Barbie and Oppenheimer became something of a cultural phenomenon last year, coining the term 'Barbenheimer' courtesy of their overlapping release dates and resulting in something of a blockbuster showdown.

Warner Bros. perfectly pink release Barbie grossed $1.44 billion at the global box office, while Universal’s nuclear release Oppenheimer grossed a huge $951 million in comparison.

“Are there things that just don’t feel like they’re in your wheelhouse right now?” a New York Times reporter asked Sarandos.

Netflix CEO weighs in on Barbie v Oppenheimer streaming debate

The CEO responded: “I don’t think that there’s a clean answer because the best version of something may work really well for Netflix but just hasn’t worked to date.

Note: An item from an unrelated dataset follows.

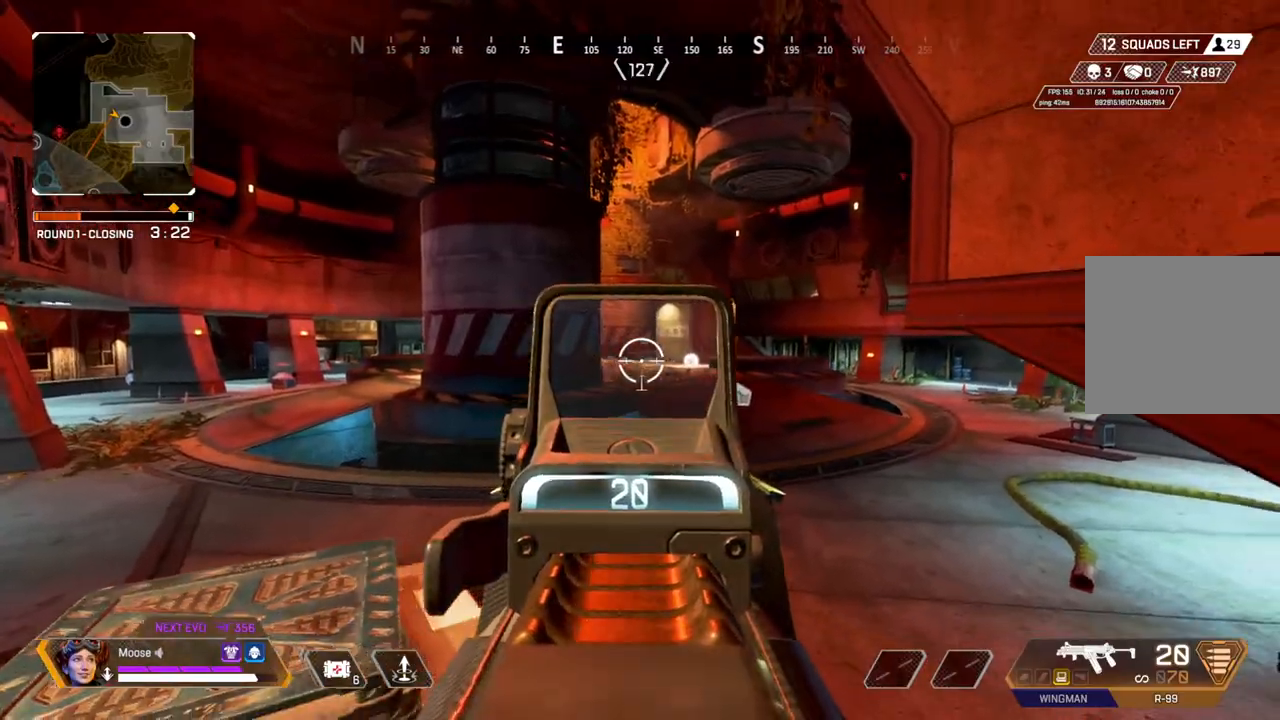
{"buttons": [], "left_stick": "down-left", "right_stick": "center", "events": [[67, "left_stick", "down-left"], [183, "L2", "up"], [283, "CIRCLE", "down"], [383, "CIRCLE", "up"]]}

"There’s some obvious ones, like we don’t do breaking news and that kind of thing, because I think there’s a lot of other outlets for it. People aren’t looking to us for that.”

Noting that both films would have “enjoyed just as big an audience” on the streamer as they did in movie theatres on both sides of the Atlantic, he added: "There’s no reason to believe that the movie itself is better in any size of screen"

It comes as Sarandos announced that Netflix would continue to produce original content alongside licensing theatre hits as part of its longterm stratergy.

Netflix CEO weighs in on Barbie v Oppenheimer streaming debate

Speaking on the future of creative jobs in Hollywood, the streaming service chief added: “I have more faith in humans than that. I really do.

"I don’t believe that an A.I. program is going to write a better screenplay than a great writer, or is going to replace a great performance, or that we won’t be able to tell the difference,” he told the NYT.

He went on to note the appeal of on-the-go viewing and its convenience become an intrinsic part of our culture, with Sarandos adding: "And so I don’t think there’s any reason to believe that certain kinds of movies do or don’t work.

"My son’s an editor. He is 28 years old, and he watched ‘Lawrence of Arabia’ on his phone,” he added.